Please copy each line of the records below that includes the word "source".

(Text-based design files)
++++
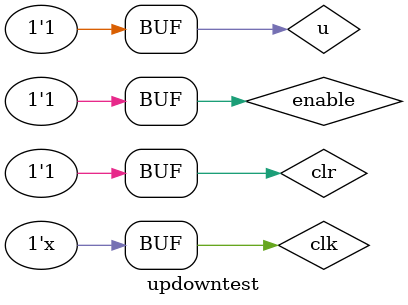
<source format=v>
`timescale 1ns / 1ps

module updowntest;

	// Inputs
	reg u;
	reg clk;
	reg clr;
	reg enable;

	// Outputs
	wire [3:0] n; 

	// Instantiate the Unit Under Test (UUT)
	updown uut (
		.n(n), 
		.u(u), 
		.clk(clk), 
		.clr(clr), 
		.enable(enable)
	);

	initial begin
		// Initialize Inputs
		u = 0;
		clk = 0;
		clr = 0;
		enable = 0;

		// Wait 100 ns for global reset to finish
			
		#100;
			
			
			clr = 1;
			
			#20
			enable = 1; 
			
			#20
			
			u = 1; 
		// Add stimulus here

	end
      
		always clk = #10 ~clk;
        
		// Add stimulus here

      
endmodule


</source>
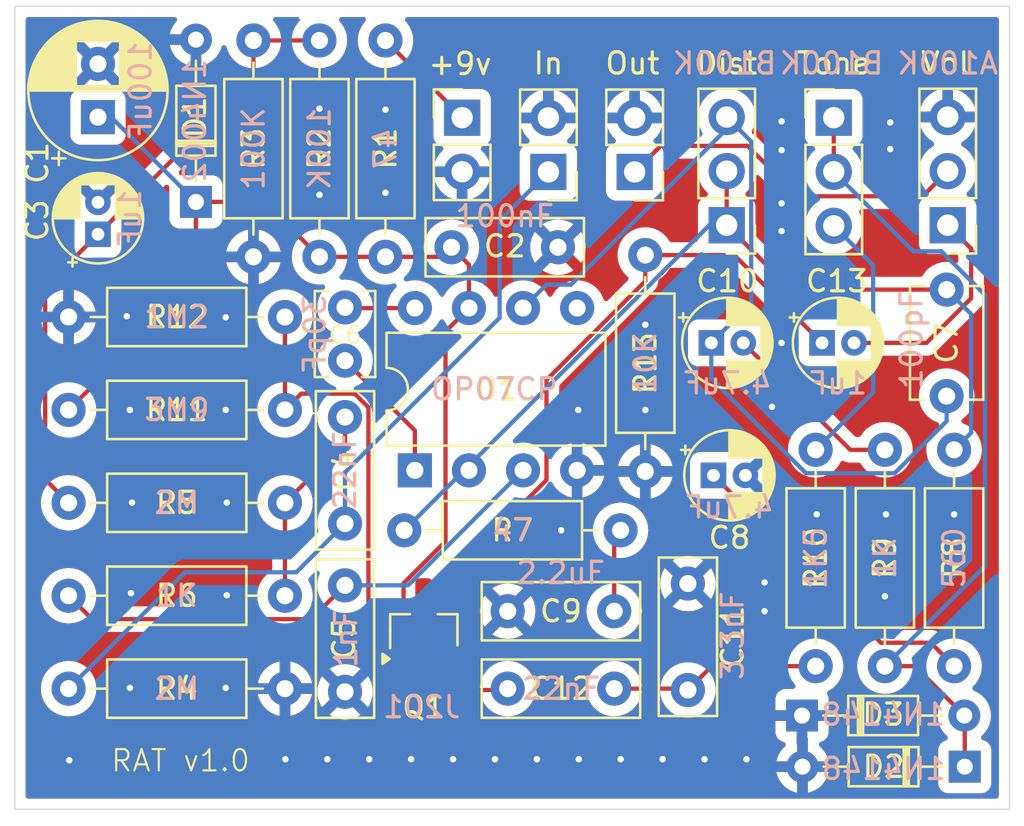
<source format=kicad_pcb>
(kicad_pcb
	(version 20240108)
	(generator "pcbnew")
	(generator_version "8.0")
	(general
		(thickness 1.6)
		(legacy_teardrops no)
	)
	(paper "A4")
	(layers
		(0 "F.Cu" signal)
		(31 "B.Cu" signal)
		(32 "B.Adhes" user "B.Adhesive")
		(33 "F.Adhes" user "F.Adhesive")
		(34 "B.Paste" user)
		(35 "F.Paste" user)
		(36 "B.SilkS" user "B.Silkscreen")
		(37 "F.SilkS" user "F.Silkscreen")
		(38 "B.Mask" user)
		(39 "F.Mask" user)
		(40 "Dwgs.User" user "User.Drawings")
		(41 "Cmts.User" user "User.Comments")
		(42 "Eco1.User" user "User.Eco1")
		(43 "Eco2.User" user "User.Eco2")
		(44 "Edge.Cuts" user)
		(45 "Margin" user)
		(46 "B.CrtYd" user "B.Courtyard")
		(47 "F.CrtYd" user "F.Courtyard")
		(48 "B.Fab" user)
		(49 "F.Fab" user)
		(50 "User.1" user)
		(51 "User.2" user)
		(52 "User.3" user)
		(53 "User.4" user)
		(54 "User.5" user)
		(55 "User.6" user)
		(56 "User.7" user)
		(57 "User.8" user)
		(58 "User.9" user)
	)
	(setup
		(stackup
			(layer "F.SilkS"
				(type "Top Silk Screen")
			)
			(layer "F.Paste"
				(type "Top Solder Paste")
			)
			(layer "F.Mask"
				(type "Top Solder Mask")
				(thickness 0.01)
			)
			(layer "F.Cu"
				(type "copper")
				(thickness 0.035)
			)
			(layer "dielectric 1"
				(type "core")
				(thickness 1.51)
				(material "FR4")
				(epsilon_r 4.5)
				(loss_tangent 0.02)
			)
			(layer "B.Cu"
				(type "copper")
				(thickness 0.035)
			)
			(layer "B.Mask"
				(type "Bottom Solder Mask")
				(thickness 0.01)
			)
			(layer "B.Paste"
				(type "Bottom Solder Paste")
			)
			(layer "B.SilkS"
				(type "Bottom Silk Screen")
			)
			(copper_finish "None")
			(dielectric_constraints no)
		)
		(pad_to_mask_clearance 0)
		(allow_soldermask_bridges_in_footprints no)
		(pcbplotparams
			(layerselection 0x00010fc_ffffffff)
			(plot_on_all_layers_selection 0x0000000_00000000)
			(disableapertmacros no)
			(usegerberextensions yes)
			(usegerberattributes no)
			(usegerberadvancedattributes no)
			(creategerberjobfile no)
			(dashed_line_dash_ratio 12.000000)
			(dashed_line_gap_ratio 3.000000)
			(svgprecision 4)
			(plotframeref no)
			(viasonmask no)
			(mode 1)
			(useauxorigin no)
			(hpglpennumber 1)
			(hpglpenspeed 20)
			(hpglpendiameter 15.000000)
			(pdf_front_fp_property_popups yes)
			(pdf_back_fp_property_popups yes)
			(dxfpolygonmode yes)
			(dxfimperialunits yes)
			(dxfusepcbnewfont yes)
			(psnegative no)
			(psa4output no)
			(plotreference yes)
			(plotvalue yes)
			(plotfptext yes)
			(plotinvisibletext no)
			(sketchpadsonfab no)
			(subtractmaskfromsilk yes)
			(outputformat 1)
			(mirror no)
			(drillshape 0)
			(scaleselection 1)
			(outputdirectory "fabrication/")
		)
	)
	(net 0 "")
	(net 1 "9v")
	(net 2 "GND")
	(net 3 "4.5v")
	(net 4 "Net-(J2-Pin_1)")
	(net 5 "Net-(C4-Pad2)")
	(net 6 "Net-(U1-+)")
	(net 7 "Net-(C6-Pad1)")
	(net 8 "Net-(C6-Pad2)")
	(net 9 "Net-(U1--)")
	(net 10 "Net-(C10-Pad1)")
	(net 11 "Net-(C8-Pad1)")
	(net 12 "Net-(C9-Pad1)")
	(net 13 "Net-(C10-Pad2)")
	(net 14 "Tone")
	(net 15 "Net-(Q1-G)")
	(net 16 "Net-(Q1-S)")
	(net 17 "Net-(C13-Pad2)")
	(net 18 "Clipping")
	(net 19 "Net-(J1-Pin_1)")
	(net 20 "Net-(J3-Pin_1)")
	(net 21 "Net-(R10-Pad1)")
	(net 22 "unconnected-(U1-NC-Pad5)")
	(footprint "Connector_PinHeader_2.54mm:PinHeader_1x03_P2.54mm_Vertical" (layer "F.Cu") (at 99.75 50.325))
	(footprint "Capacitor_THT:CP_Radial_D4.0mm_P1.50mm" (layer "F.Cu") (at 94.1 67.12))
	(footprint "Package_TO_SOT_SMD:SOT-23_Handsoldering" (layer "F.Cu") (at 80.5 74.4 90))
	(footprint "Package_DIP:DIP-8_W7.62mm" (layer "F.Cu") (at 80.08 66.885 90))
	(footprint "Capacitor_THT:CP_Radial_D4.0mm_P1.50mm" (layer "F.Cu") (at 65.2 55.8 90))
	(footprint "Resistor_THT:R_Axial_DIN0207_L6.3mm_D2.5mm_P10.16mm_Horizontal" (layer "F.Cu") (at 73.98 59.685 180))
	(footprint "Resistor_THT:R_Axial_DIN0207_L6.3mm_D2.5mm_P10.16mm_Horizontal" (layer "F.Cu") (at 73.98 72.7725 180))
	(footprint "Connector_PinHeader_2.54mm:PinHeader_1x02_P2.54mm_Vertical" (layer "F.Cu") (at 82.3 50.325))
	(footprint "Diode_THT:D_DO-34_SOD68_P7.62mm_Horizontal" (layer "F.Cu") (at 69.8 54.28 90))
	(footprint "Capacitor_THT:C_Rect_L7.2mm_W2.5mm_P5.00mm_FKS2_FKP2_MKS2_MKP2" (layer "F.Cu") (at 84.44 77.135))
	(footprint "Capacitor_THT:C_Rect_L7.2mm_W2.5mm_P5.00mm_FKS2_FKP2_MKS2_MKP2" (layer "F.Cu") (at 89.44 73.5 180))
	(footprint "Connector_PinHeader_2.54mm:PinHeader_1x02_P2.54mm_Vertical" (layer "F.Cu") (at 86.35 52.875 180))
	(footprint "Capacitor_THT:C_Disc_D5.1mm_W3.2mm_P5.00mm" (layer "F.Cu") (at 105.05 63.4 90))
	(footprint "Capacitor_THT:C_Rect_L7.2mm_W2.5mm_P5.00mm_FKS2_FKP2_MKS2_MKP2" (layer "F.Cu") (at 81.8 56.41))
	(footprint "Resistor_THT:R_Axial_DIN0207_L6.3mm_D2.5mm_P10.16mm_Horizontal" (layer "F.Cu") (at 90.9 56.775 -90))
	(footprint "Resistor_THT:R_Axial_DIN0207_L6.3mm_D2.5mm_P10.16mm_Horizontal" (layer "F.Cu") (at 63.82 77.135))
	(footprint "Resistor_THT:R_Axial_DIN0207_L6.3mm_D2.5mm_P10.16mm_Horizontal" (layer "F.Cu") (at 75.6 56.86 90))
	(footprint "Capacitor_THT:CP_Radial_D4.0mm_P1.50mm" (layer "F.Cu") (at 99.2 60.9))
	(footprint "Connector_PinHeader_2.54mm:PinHeader_1x03_P2.54mm_Vertical" (layer "F.Cu") (at 94.722599 55.375 180))
	(footprint "Capacitor_THT:CP_Radial_D6.3mm_P2.50mm" (layer "F.Cu") (at 65.2 50.3 90))
	(footprint "Resistor_THT:R_Axial_DIN0207_L6.3mm_D2.5mm_P10.16mm_Horizontal" (layer "F.Cu") (at 105.4 76.08 90))
	(footprint "Capacitor_THT:C_Rect_L7.2mm_W2.5mm_P5.00mm_FKS2_FKP2_MKS2_MKP2" (layer "F.Cu") (at 76.8 72.285 -90))
	(footprint "Connector_PinHeader_2.54mm:PinHeader_1x03_P2.54mm_Vertical"
		(layer "F.Cu")
		(uuid "8dae0a3a-0246-4c6f-a68d-4ca4ace298aa")
		(at 105.1 55.375 180)
		(descr "Through hole straight pin header, 1x03, 2.54mm pitch, single row")
		(tags "Through hole pin header THT 1x03 2.54mm single row")
		(property "Reference" "RV3"
			(at 0 -2.33 0)
			(layer "F.SilkS")
			(hide yes)
			(uuid "14fbc4eb-5a37-45f4-bb65-9de9745d9823")
			(effects
				(font
					(size 1 1)
					(thickness 0.15)
				)
			)
		)
		(property "Value" "A100K"
			(at 0 7.6 0)
			(layer "B.SilkS")
			(uuid "fa3b816f-5724-4d46-83a9-285c44f5c266")
			(effects
				(font
					(size 1 1)
					(thickness 0.15)
				)
				(justify mirror)
			)
		)
		(property "Footprint" "Connector_PinHeader_2.54mm:PinHeader_1x03_P2.54mm_Vertical"
			(at 0 0 180)
			(unlocked yes)
			(layer "F.Fab")
			(hide yes)
			(uuid "947eff73-e27b-4863-8a0e-3891636568e7")
			(effects
				(font
					(size 1.27 1.27)
					(thickness 0.15)
				)
			)
		)
		(property "Datasheet" ""
			(at 0 0 180)
			(unlocked yes)
			(layer "F.Fab")
			(hide yes)
			(uuid "155c10a5-c20f-4752-970c-14b79b86f2a6")
			(effects
				(font
					(size 1.27 1.27)
					(thickness 0.15)
				)
			)
		)
		(property "Description" "Potentiometer"
			(at 0 0 180)
			(unlocked yes)
			(layer "F.Fab")
			(hide yes)
			(uuid "7878a4ea-47f2-40a2-bfde-cfb69fea95b9")
			(effects
				(font
					(size 1.27 1.27)
					(thickne
... [338153 chars truncated]
</source>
++++
:: Result for this exercise ::
<source format=v>
</source>
<source format=kicad_pcb>
</source>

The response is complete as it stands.